We have also considered an association with RA and considered that LETM might be manifestation of RA; however, LETM is not considered a true inflammatory manifestation of RA. In contrast to conditions such as systemic lupus erythematosus (SLE) or Sjögren’s syndrome, RA is not associated with the primary inflammatory involvement of the spinal cord parenchyma [25,26]. Instead, spinal cord dysfunction in RA is almost entirely attributable to compressive mechanisms, rather than direct immune-mediated inflammation of the central nervous system.

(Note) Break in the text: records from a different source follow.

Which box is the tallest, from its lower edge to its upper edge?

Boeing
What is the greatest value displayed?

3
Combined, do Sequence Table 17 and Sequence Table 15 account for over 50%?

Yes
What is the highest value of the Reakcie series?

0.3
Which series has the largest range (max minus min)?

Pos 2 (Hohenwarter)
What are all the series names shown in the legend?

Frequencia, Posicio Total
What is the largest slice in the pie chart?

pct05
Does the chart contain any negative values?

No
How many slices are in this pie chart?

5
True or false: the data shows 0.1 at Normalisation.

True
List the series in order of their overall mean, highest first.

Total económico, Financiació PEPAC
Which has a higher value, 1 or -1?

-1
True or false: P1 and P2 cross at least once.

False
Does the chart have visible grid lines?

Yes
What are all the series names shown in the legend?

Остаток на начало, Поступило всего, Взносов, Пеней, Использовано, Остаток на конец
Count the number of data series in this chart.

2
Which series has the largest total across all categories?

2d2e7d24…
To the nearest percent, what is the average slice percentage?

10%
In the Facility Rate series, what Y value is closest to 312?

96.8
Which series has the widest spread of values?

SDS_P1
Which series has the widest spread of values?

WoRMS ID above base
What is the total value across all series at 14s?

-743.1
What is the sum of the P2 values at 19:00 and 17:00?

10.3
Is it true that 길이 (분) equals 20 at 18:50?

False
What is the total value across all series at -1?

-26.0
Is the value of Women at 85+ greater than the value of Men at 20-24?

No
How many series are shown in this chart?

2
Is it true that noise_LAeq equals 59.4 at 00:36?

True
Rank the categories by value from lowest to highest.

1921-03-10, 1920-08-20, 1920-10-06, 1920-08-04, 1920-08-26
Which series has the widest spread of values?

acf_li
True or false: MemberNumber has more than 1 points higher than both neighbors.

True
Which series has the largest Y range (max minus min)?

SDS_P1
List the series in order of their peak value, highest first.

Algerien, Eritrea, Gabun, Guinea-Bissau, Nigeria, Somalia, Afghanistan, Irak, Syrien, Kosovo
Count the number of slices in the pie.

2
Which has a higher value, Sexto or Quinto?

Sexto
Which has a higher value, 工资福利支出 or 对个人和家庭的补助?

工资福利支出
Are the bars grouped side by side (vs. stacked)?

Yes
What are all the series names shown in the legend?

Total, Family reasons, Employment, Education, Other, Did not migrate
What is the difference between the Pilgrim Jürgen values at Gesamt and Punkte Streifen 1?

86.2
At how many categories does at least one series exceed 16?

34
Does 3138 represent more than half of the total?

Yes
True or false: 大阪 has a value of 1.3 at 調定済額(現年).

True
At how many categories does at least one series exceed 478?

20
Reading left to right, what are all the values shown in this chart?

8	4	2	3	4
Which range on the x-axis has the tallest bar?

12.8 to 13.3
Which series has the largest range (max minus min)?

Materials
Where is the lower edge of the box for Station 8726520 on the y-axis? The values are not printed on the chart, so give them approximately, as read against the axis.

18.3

In cases like the one we have reported here, the positive OCBs and elevated KFLCs favored MS, and close clinical and radiographic follow-up with repeated brain MRI in 3–6 months was recommended to assess the possibility of the development of new lesions. Due to the longitudinally extensive lesions, NMOSD or MOGAD were still considered even with initially negative serologies, and repeated antibody testing is warranted [21]. Unfortunately, the patient was lost in follow-up as she travelled to continue treatment in another country, making the above information unavailable.

4. Conclusions

This case is notable for several atypical features, including a biphasic clinical course with initial steroid responsiveness followed by worsening, steroid refractoriness requiring plasma exchange, and a marked response to PLEX suggestive of a humoral inflammatory component. The presence of a longitudinally extensive, centrally located spinal cord lesion with cord expansion (T10–L1), isolated spinal involvement without brain lesions, and CSF oligoclonal bands with elevated kappa free light chains and mild pleocytosis further distinguishes this presentation from typical TNF-inhibitor-associated demyelination. Collectively, these findings raise concern for either an unusually severe phenotype of TNF-inhibitor-associated CNS inflammation or a previously unrecognized antibody-mediated demyelinating disorder potentially triggered by TNF-inhibitor therapy, warranting close clinical follow-up. Further research and systematic pharmacovigilance are needed to better define the neurologic risk profile of TNF-α therapy and to clarify long-term outcomes in affected patients.